Do not just take my word for how unsatisfactory the legislation is. We have on the record from another place the view of the Minister, Lord Whitty, who has been handling it there. Stating how bad the Bill was, he said:
There are many things wrong with the Bill that require time for proper debate on the Floor of the House, in the light of the Government's revised views. It is time to bring the public up to date with the shenanigans over transport in London. We know that the Government are about to sign up to a public-private partnership, or at least, we think they are, because we have read it in the press. Some of what the Government tell the press is accurate. In this case, I believe what the Government are telling the press. They probably are close to signing up to a public-private partnership.
What is the point of electing a mayor to high office in London to sort out London's transport system, if the main decisions have already been taken by the Secretary of State behind closed doors, without proper scrutiny, without a proper statement to the House of Commons and without even a proper debate on the issues tonight if time is used up on other momentous points before we reach those crucial clauses?
We are worried about the Government's attitude to parking and congestion. We know that their policy in general is tax and tax again--if it moves, tax it; if does not move, tax it; if it both moves and stays still, tax it on both occasions. We know that that is their policy, and deep in the clauses and amendments there are powers and statements relevant to it. That surely is worthy of a major debate in the Chamber this afternoon and this evening, but we will not have enough time for it because of the Government's mean-minded guillotine motion.
Mr. Phil Hope (Corby):
The right hon. Gentleman is taking up time.
Mr. Redwood:
I am told that I have no right to complain about the allocation of time. I intend to keep my remarks short. The Government cannot be bothered to give us a decent amount of time for the Bill, but I have every right in this place to tell the public of London and the nation how we are being treated, how they are being treated, how measures on big issues such as parking, congestion, traffic and transport are being rushed through, with huge powers in the Bill and huge changes in the amendments, and no opportunity to discuss them properly.
We heard on Thursday, in a debate that was full of substance and was not part of any filibuster--there was no filibuster--that there is no serious power in the Bill to allow the Assembly to control or discipline the mayor. What is the point of the Assembly unless it can engage with what the mayor is doing and, in extreme circumstances, remove the mayor from office? We had no satisfactory answers from Ministers.
We are now told that our wish to discuss that fundamental constitutional principle, with many good contributions from both sides of the Chamber, was part of a filibuster and justifies the Government's action in imposing the guillotine today. They should look at the facts of that debate. If they saw what took place on Thursday, they would know that in a debate of five and three quarter hours, Ministers and Labour Back-Benchers took up two hours, and half an hour was spent in Divisions.
I have seen hon. Members trying to filibuster in the House, particularly when Labour was in opposition. I remember Ministers speaking for three or four minutes, and Opposition Back Benchers speaking for three or four hours. That is the sort of balance that occurs when there is an attempt to talk a Bill out. The debate on Thursday was serious. It was constrained because we were all conscious of the lack of time, and the fact that the time was so evenly balanced across the Chamber shows that Labour Back Benchers and Ministers also recognised that there were serious points at issue, which needed proper discussion.

§ Tasks and exercises
• A. List every length of time given in hours or minutes in the debate, in the order they appear.
• B. Retype the debate from "I have seen" up to and including "needed proper discussion.".
The listing comes from a separate source unrelated to the debate.

§ Data listing
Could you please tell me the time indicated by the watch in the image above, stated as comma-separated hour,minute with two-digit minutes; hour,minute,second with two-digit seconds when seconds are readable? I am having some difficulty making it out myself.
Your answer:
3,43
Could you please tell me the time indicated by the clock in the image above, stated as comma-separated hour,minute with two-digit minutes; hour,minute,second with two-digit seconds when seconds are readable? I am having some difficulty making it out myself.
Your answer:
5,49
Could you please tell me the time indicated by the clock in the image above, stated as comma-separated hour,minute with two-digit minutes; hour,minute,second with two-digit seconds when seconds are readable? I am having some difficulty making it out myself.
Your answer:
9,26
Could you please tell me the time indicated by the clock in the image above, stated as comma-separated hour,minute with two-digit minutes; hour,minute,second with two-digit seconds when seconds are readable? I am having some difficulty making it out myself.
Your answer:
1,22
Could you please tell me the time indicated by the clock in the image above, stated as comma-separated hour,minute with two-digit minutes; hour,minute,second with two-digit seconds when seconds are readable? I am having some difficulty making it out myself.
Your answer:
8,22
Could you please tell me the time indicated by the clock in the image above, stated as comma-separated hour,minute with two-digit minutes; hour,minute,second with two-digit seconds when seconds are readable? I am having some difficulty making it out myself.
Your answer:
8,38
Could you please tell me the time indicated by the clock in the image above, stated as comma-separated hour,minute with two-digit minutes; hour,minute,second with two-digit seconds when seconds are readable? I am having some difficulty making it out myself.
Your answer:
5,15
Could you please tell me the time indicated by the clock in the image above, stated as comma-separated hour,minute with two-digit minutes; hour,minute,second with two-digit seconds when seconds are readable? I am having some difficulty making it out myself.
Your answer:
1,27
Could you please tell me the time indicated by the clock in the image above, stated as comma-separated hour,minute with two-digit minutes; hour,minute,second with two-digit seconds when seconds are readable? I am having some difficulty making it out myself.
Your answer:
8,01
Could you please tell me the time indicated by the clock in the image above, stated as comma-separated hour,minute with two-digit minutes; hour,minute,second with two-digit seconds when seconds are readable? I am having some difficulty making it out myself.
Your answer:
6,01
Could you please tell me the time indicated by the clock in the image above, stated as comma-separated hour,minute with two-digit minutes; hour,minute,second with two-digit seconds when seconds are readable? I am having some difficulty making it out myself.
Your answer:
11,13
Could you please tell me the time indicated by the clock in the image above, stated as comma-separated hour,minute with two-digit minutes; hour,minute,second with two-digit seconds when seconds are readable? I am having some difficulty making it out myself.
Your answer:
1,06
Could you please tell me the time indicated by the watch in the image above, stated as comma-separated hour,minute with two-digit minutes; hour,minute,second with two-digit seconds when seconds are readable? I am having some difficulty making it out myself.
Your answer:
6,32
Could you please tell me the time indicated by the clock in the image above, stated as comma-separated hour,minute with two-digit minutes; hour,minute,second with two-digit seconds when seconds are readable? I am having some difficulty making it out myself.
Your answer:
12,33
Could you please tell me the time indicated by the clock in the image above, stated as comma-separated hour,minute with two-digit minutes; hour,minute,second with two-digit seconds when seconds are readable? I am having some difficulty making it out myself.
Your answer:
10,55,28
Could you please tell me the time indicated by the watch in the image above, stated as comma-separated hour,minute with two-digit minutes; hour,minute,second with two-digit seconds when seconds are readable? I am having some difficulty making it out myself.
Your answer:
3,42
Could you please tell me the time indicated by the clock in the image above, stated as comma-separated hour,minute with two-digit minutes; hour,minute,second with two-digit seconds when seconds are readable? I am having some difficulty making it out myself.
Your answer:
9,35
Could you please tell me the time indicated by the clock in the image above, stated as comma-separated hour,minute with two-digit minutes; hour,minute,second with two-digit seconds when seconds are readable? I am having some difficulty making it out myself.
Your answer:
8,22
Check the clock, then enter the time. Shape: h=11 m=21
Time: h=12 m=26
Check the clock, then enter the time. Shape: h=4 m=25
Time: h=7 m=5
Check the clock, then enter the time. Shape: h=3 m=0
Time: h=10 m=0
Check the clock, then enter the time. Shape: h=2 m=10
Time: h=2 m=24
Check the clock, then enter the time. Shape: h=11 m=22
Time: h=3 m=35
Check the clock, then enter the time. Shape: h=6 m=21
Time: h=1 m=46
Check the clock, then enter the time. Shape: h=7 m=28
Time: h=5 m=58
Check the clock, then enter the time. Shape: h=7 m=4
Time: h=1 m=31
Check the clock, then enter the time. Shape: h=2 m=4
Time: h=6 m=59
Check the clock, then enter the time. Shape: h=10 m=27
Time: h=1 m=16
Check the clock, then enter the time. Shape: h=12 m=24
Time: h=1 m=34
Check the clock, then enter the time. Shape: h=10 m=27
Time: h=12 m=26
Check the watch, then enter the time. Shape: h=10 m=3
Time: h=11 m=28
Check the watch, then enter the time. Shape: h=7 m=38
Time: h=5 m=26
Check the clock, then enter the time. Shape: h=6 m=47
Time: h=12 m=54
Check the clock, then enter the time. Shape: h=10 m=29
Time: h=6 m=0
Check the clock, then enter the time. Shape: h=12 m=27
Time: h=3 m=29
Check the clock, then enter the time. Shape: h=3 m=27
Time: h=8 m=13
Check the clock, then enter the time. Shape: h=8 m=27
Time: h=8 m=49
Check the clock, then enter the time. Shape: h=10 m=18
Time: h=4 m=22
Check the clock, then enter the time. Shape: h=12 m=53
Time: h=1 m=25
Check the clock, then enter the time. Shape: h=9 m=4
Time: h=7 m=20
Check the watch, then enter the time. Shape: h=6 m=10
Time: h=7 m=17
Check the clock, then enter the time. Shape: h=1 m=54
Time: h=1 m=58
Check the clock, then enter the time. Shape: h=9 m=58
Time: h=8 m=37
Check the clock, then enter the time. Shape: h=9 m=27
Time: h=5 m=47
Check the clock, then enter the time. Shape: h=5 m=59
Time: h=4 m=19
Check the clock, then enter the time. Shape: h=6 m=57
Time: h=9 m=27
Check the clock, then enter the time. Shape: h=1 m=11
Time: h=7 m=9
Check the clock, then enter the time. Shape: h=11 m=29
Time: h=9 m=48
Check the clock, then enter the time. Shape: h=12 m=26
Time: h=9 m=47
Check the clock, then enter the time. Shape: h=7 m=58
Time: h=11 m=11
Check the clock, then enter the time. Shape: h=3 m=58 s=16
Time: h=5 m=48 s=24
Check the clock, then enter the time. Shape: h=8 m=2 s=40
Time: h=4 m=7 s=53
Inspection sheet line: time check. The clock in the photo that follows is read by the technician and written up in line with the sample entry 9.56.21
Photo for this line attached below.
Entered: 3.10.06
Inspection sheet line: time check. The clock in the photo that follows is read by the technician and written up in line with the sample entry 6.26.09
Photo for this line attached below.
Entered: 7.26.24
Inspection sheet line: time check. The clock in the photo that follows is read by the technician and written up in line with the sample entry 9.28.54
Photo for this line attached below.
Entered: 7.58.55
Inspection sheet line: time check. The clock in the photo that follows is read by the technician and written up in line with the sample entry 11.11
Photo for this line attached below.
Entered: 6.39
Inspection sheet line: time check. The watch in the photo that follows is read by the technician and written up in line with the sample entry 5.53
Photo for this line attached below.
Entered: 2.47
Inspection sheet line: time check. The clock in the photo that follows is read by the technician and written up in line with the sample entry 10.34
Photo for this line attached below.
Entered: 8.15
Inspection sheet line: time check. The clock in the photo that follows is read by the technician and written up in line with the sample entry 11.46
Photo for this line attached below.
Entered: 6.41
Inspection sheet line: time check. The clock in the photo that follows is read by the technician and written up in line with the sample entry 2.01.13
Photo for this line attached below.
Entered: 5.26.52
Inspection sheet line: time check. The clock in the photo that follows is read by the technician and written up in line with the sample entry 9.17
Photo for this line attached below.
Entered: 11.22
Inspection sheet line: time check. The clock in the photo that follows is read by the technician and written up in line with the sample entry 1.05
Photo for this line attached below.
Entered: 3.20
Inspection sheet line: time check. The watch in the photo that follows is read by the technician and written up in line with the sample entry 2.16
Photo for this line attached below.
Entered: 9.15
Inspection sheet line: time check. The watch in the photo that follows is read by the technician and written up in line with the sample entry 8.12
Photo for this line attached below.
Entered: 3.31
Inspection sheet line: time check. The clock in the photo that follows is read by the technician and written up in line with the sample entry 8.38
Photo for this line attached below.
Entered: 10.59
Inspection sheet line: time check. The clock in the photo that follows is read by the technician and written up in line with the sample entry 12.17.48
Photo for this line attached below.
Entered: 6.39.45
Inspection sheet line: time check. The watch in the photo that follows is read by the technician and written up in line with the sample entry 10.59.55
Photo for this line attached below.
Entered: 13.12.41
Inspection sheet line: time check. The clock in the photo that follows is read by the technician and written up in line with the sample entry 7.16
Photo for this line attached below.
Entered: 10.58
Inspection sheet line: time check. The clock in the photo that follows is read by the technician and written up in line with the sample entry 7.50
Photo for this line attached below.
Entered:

§ Worked answers
• A.
five and three quarter hours
two hours
half an hour
three or four minutes
three or four hours

• B.
I have seen hon. Members trying to filibuster in the House, particularly when Labour was in opposition. I remember Ministers speaking for three or four minutes, and Opposition Back Benchers speaking for three or four hours. That is the sort of balance that occurs when there is an attempt to talk a Bill out. The debate on Thursday was serious. It was constrained because we were all conscious of the lack of time, and the fact that the time was so evenly balanced across the Chamber shows that Labour Back Benchers and Ministers also recognised that there were serious points at issue, which needed proper discussion.